Melalui terjemahan Mbah Sholeh Darat itulah Kartini menemukan ayat yang amat menyentuh nuraninya yaitu: Orang-orang beriman dibimbing Allah dari gelap menuju cahaya (QS. al-Baqarah: 257).
Dalam banyak suratnya kepada Abendanon, Kartini banyak mengulang kata “Dari gelap menuju cahaya” yang ditulisnya dalam bahasa Belanda: “Door Duisternis Toot Licht.” Oleh Armijn Pane ungkapan ini diterjemahkan menjadi “Habis Gelap Terbitlah Terang,” yang menjadi judul untuk buku kumpulan surat-menyuratnya.
Surat yang diterjemahkan Kyai Sholeh adalah Al-Fatihah sampai Surat Ibrahim. Kartini mempelajarinya secara serius, hampir di setiap waktu luangnya. Namun, sayangnya, penerjemahan Kitab Faidhur-Rohman ini tidak selesai karena Mbah Kyai Sholeh Darat keburu wafat.
Kyai Sholeh membawa Kartini ke perjalanan transformasi spiritual. Pandangan Kartini tentang Barat (baca: Eropa) berubah. Perhatikan surat Kartini bertanggal 27 Oktober 1902 kepada Ny Abendanon.
“Sudah lewat masanya, semula kami mengira masyarakat Eropa itu benar-benar yang terbaik, tiada tara. Maafkan kami. Apakah ibu menganggap masyarakat Eropa itu sempurna? Dapatkah ibu menyangkal bahwa di balik yang indah dalam masyarakat ibu terdapat banyak hal yang sama sekali tidak patut disebut peradaban.”
“Tidak sekali-kali kami hendak menjadikan murid-murid kami sebagai orang setengah Eropa, atau orang Jawa kebarat-baratan.”
Dalam suratnya kepada Ny Van Kol, tanggal 21 Juli 1902, Kartini juga menulis: “Saya bertekad dan berupaya memperbaiki citra Islam, yang selama ini kerap menjadi sasaran fitnah.
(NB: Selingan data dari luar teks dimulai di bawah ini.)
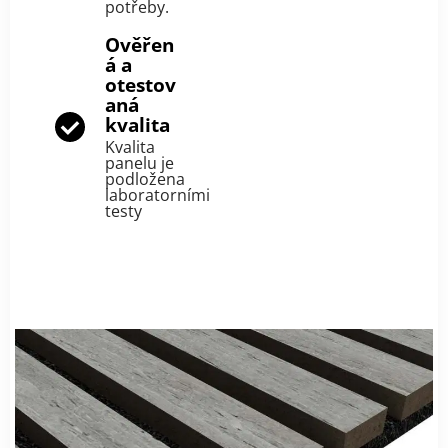
potřeby.
Ověřen
á a
otestov
aná
kvalita
Kvalita
panelu je
podložena
laboratorními
testy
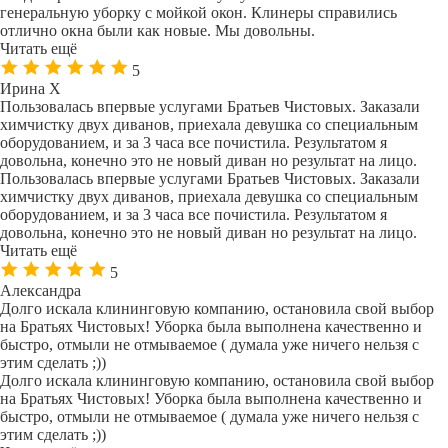
генеральную уборку с мойкой окон. Клинеры справились
отлично окна были как новые. Мы довольны.
Читать ещё
5
Ирина Х
Пользовалась впервые услугами Братьев Чистовых. Заказали
химчистку двух диванов, приехала девушка со специальным
оборудованием, и за 3 часа все почистила. Результатом я
довольна, конечно это не новый диван но результат на лицо.
Пользовалась впервые услугами Братьев Чистовых. Заказали
химчистку двух диванов, приехала девушка со специальным
оборудованием, и за 3 часа все почистила. Результатом я
довольна, конечно это не новый диван но результат на лицо.
Читать ещё
5
Александра
Долго искала клининговую компанию, остановила свой выбор
на Братьях Чистовых! Уборка была выполнена качественно и
быстро, отмыли не отмываемое ( думала уже ничего нельзя с
этим сделать ;))
Долго искала клининговую компанию, остановила свой выбор
на Братьях Чистовых! Уборка была выполнена качественно и
быстро, отмыли не отмываемое ( думала уже ничего нельзя с
этим сделать ;))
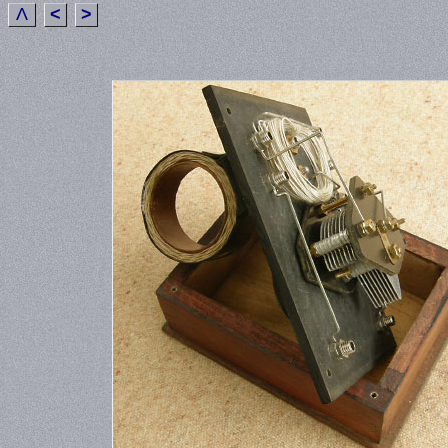
Λ
<
>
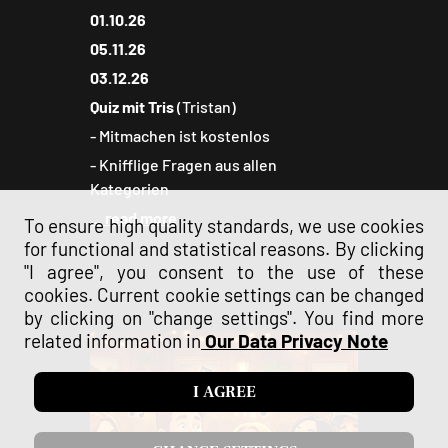
01.10.26
05.11.26
03.12.26
Quiz mit Tris
(Tristan)
- Mitmachen ist kostenlos
- Knifflige Fragen aus allen
Kategorien
... read more
To ensure high quality standards, we use cookies
for functional and statistical reasons. By clicking
"I agree", you consent to the use of these
cookies. Current cookie settings can be changed
by clicking on "change settings". You find more
related information in
Our Data Privacy Note
I AGREE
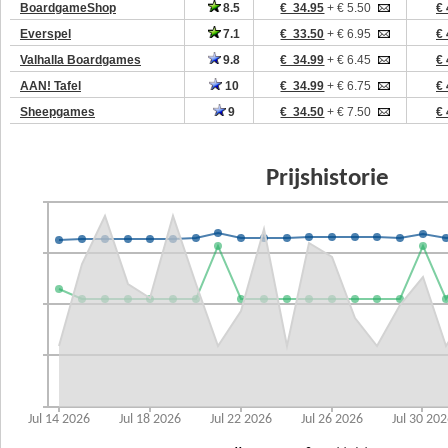
BoardgameShop
8.5
€ 34.95
+ € 5.50
€ 
Everspel
7.1
€ 33.50
+ € 6.95
€ 
Valhalla Boardgames
9.8
€ 34.99
+ € 6.45
€ 
AAN! Tafel
10
€ 34.99
+ € 6.75
€ 
Sheepgames
9
€ 34.50
+ € 7.50
€ 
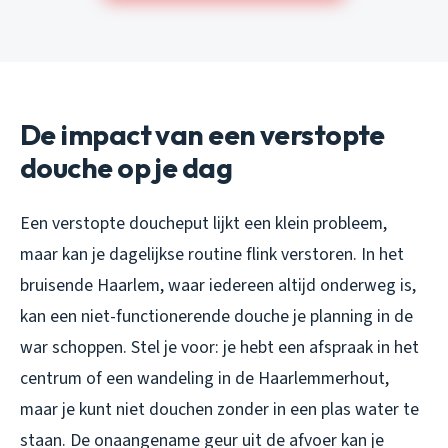
De impact van een verstopte
douche op je dag
Een verstopte doucheput lijkt een klein probleem,
maar kan je dagelijkse routine flink verstoren. In het
bruisende Haarlem, waar iedereen altijd onderweg is,
kan een niet-functionerende douche je planning in de
war schoppen. Stel je voor: je hebt een afspraak in het
centrum of een wandeling in de Haarlemmerhout,
maar je kunt niet douchen zonder in een plas water te
staan. De onaangename geur uit de afvoer kan je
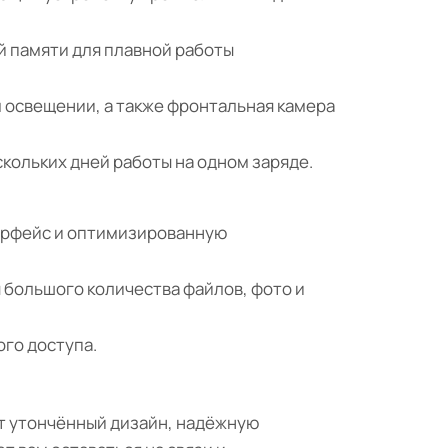
ой памяти для плавной работы
м освещении, а также фронтальная камера
кольких дней работы на одном заряде.
терфейс и оптимизированную
 большого количества файлов, фото и
ого доступа.
щет утончённый дизайн, надёжную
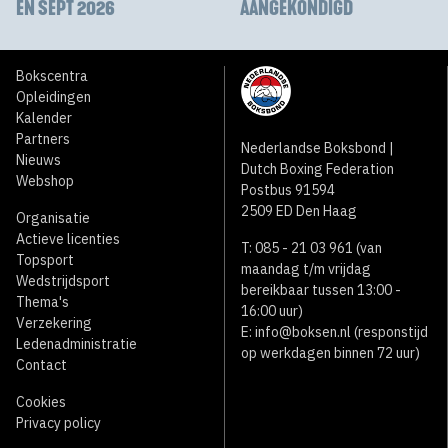
EN SEPT 2026
AANGEKONDIGD
Bokscentra
Opleidingen
Kalender
Partners
Nederlandse Boksbond |
Nieuws
Dutch Boxing Federation
Webshop
Postbus 91594
2509 ED Den Haag
Organisatie
Actieve licenties
T: 085 - 21 03 961 (van
Topsport
maandag t/m vrijdag
Wedstrijdsport
bereikbaar tussen 13:00 -
Thema's
16:00 uur)
Verzekering
E:
info@boksen.nl
(responstijd
Ledenadministratie
op werkdagen binnen 72 uur)
Contact
Cookies
Privacy policy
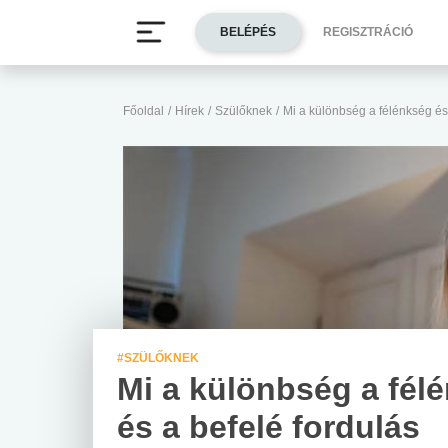
BELÉPÉS
REGISZTRÁCIÓ
Főoldal
/
Hírek
/
Szülőknek
/
Mi a különbség a félénkség és 
#SZÜLŐKNEK
Mi a különbség a fél
és a befelé fordulás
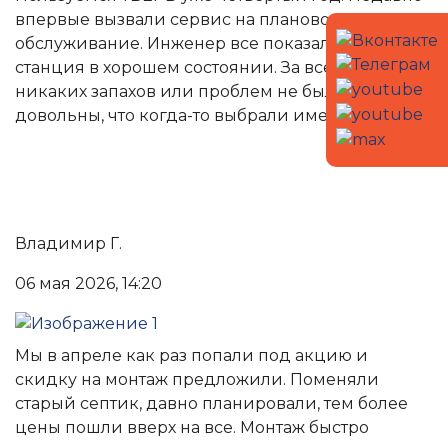
впервые вызвали сервис на плановое
обслуживание. Инженер все показал, объяснил,
станция в хорошем состоянии. За все время
никаких запахов или проблем не было. Очень
довольны, что когда-то выбрали именно ТВЕРЬ.
Владимир Г.
06 мая 2026, 14:20
Мы в апреле как раз попали под акцию и
скидку на монтаж предложили. Поменяли
старый септик, давно планировали, тем более
цены пошли вверх на все. Монтаж быстро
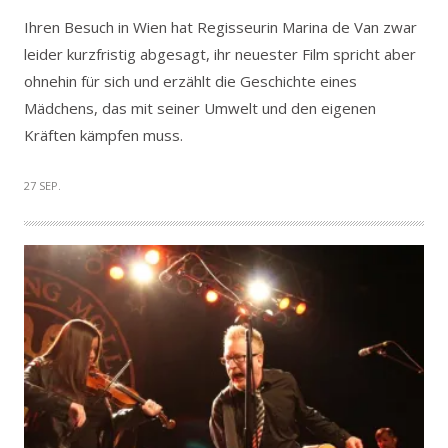
Ihren Besuch in Wien hat Regisseurin Marina de Van zwar
leider kurzfristig abgesagt, ihr neuester Film spricht aber
ohnehin für sich und erzählt die Geschichte eines
Mädchens, das mit seiner Umwelt und den eigenen
Kräften kämpfen muss.
27 SEP.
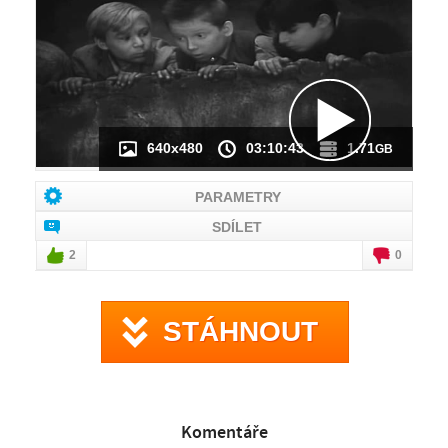
NÁHLED VIDEA
NENÍ K DISPOZICI
640x480
03:10:43
1.71
GB
PARAMETRY
SDÍLET
2
0
STÁHNOUT
Komentáře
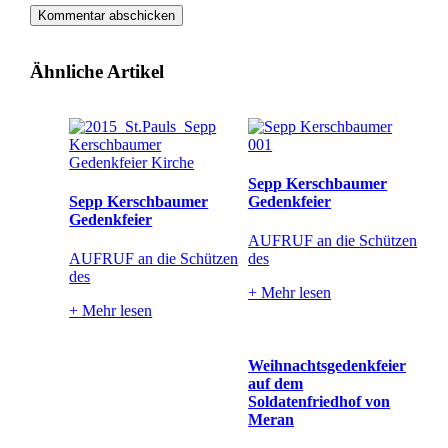
Ähnliche Artikel
Sepp Kerschbaumer
Sepp Kerschbaumer
Gedenkfeier
Gedenkfeier
AUFRUF an die Schützen
AUFRUF an die Schützen
des
des
+
Mehr lesen
+
Mehr lesen
Weihnachtsgedenkfeier
auf dem
Soldatenfriedhof von
Meran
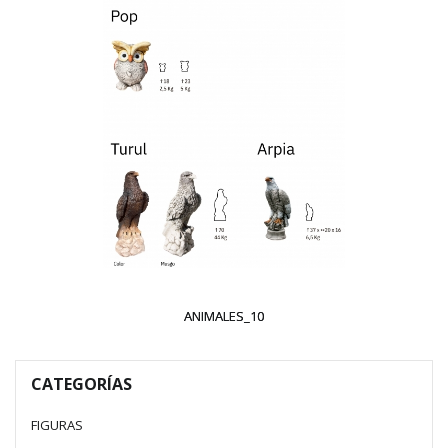
ANIMALES_10
CATEGORÍAS
FIGURAS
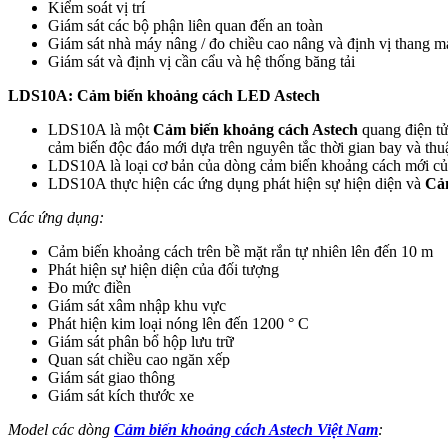
Kiểm soát vị trí
Giám sát các bộ phận liên quan đến an toàn
Giám sát nhà máy nâng / đo chiều cao nâng và định vị thang m
Giám sát và định vị cần cẩu và hệ thống băng tải
LDS10A: Cảm biến khoảng cách LED Astech
LDS10A là một
Cảm biến khoảng cách Astech
quang điện tử
cảm biến độc đáo mới dựa trên nguyên tắc thời gian bay và thuật
LDS10A là loại cơ bản của dòng cảm biến khoảng cách mới củ
LDS10A thực hiện các ứng dụng phát hiện sự hiện diện và
Cảm
Các ứng dụng:
Cảm biến khoảng cách trên bề mặt rắn tự nhiên lên đến 10 m
Phát hiện sự hiện diện của đối tượng
Đo mức điền
Giám sát xâm nhập khu vực
Phát hiện kim loại nóng lên đến 1200 ° C
Giám sát phân bổ hộp lưu trữ
Quan sát chiều cao ngăn xếp
Giám sát giao thông
Giám sát kích thước xe
Model các dòng
Cảm biến khoảng cách Astech Việt Nam
:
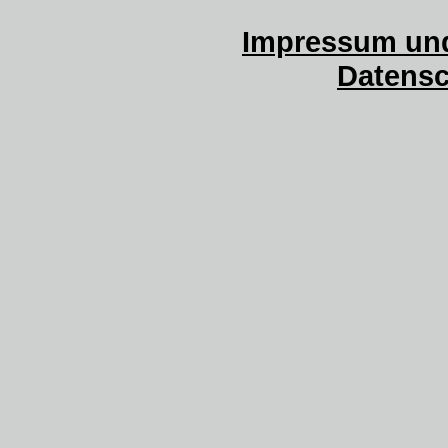
Impressum und
Datensc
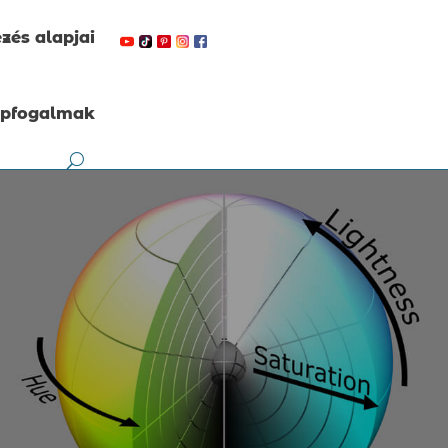
zés alapjai
apfogalmak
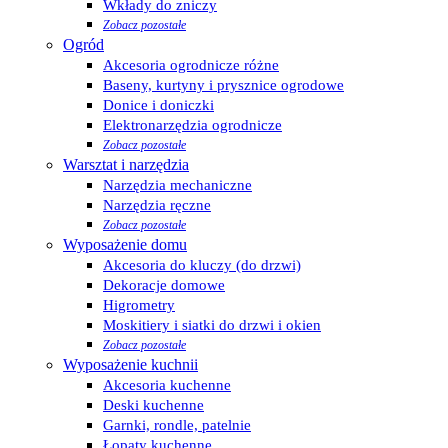
Wkłady do zniczy
Zobacz pozostałe
Ogród
Akcesoria ogrodnicze różne
Baseny, kurtyny i prysznice ogrodowe
Donice i doniczki
Elektronarzędzia ogrodnicze
Zobacz pozostałe
Warsztat i narzędzia
Narzędzia mechaniczne
Narzędzia ręczne
Zobacz pozostałe
Wyposażenie domu
Akcesoria do kluczy (do drzwi)
Dekoracje domowe
Higrometry
Moskitiery i siatki do drzwi i okien
Zobacz pozostałe
Wyposażenie kuchnii
Akcesoria kuchenne
Deski kuchenne
Garnki, rondle, patelnie
Łopaty kuchenne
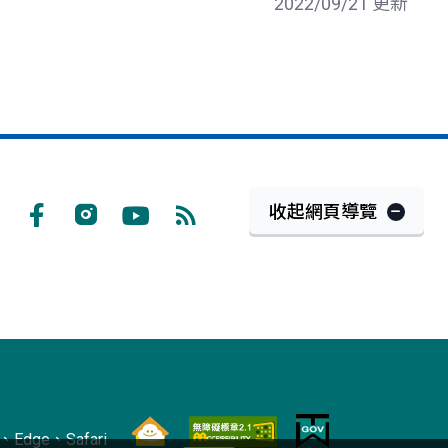
2022/09/21 更新
收起網頁導覽
Facebook
Instagram
Youtube
RSS
訂
閱
Edge、Safari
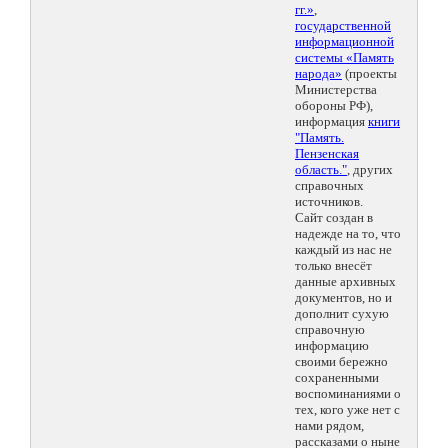
гг.»
,
государственной
информационной
системы «Память
народа»
(проекты
Министерства
обороны РФ),
информация
книги
"Память.
Пензенская
область."
, других
справочных
источников.
Сайт создан в
надежде на то, что
каждый из нас не
только внесёт
данные архивных
документов, но и
дополнит сухую
справочную
информацию
своими бережно
сохраненными
воспоминаниями о
тех, кого уже нет с
нами рядом,
рассказами о ныне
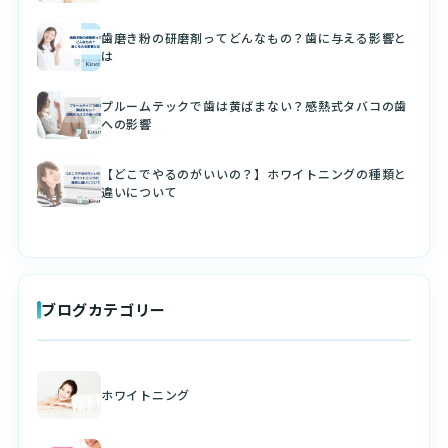
歯磨き粉の研磨剤ってどんなもの？歯に与える影響と
は
プルームテックで歯は黄ばまない？感熱式タバコの歯
への影響
【どこでやるのがいいの？】ホワイトニングの種類と
違いについて
ブログカテゴリー
ホワイトニング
Semoga kami mendapat rahmat, dapat bekerja membuat agama lain memandang Islam sebagai agama disukai.”
Lalu, dalam surat ke Ny Abendanon, bertanggal 1 Agustus 1903, Kartini menulis, “Ingin benar saya menggunakan gelar tertinggi, yaitu Hamba Allah.”
Itulah transformasi pemikiran Kartini dalam menyikapi al-Qur’an. Bagi Kartini, mengerti ayat-ayat al-Qur’an bukan sekadar membacanya tapi benar-benar memahaminya merupakan hal yang sangat penting dalam bersikap pada keislamannya: minna dhulumati ilannur, dari kegelapan menuju terang benderang.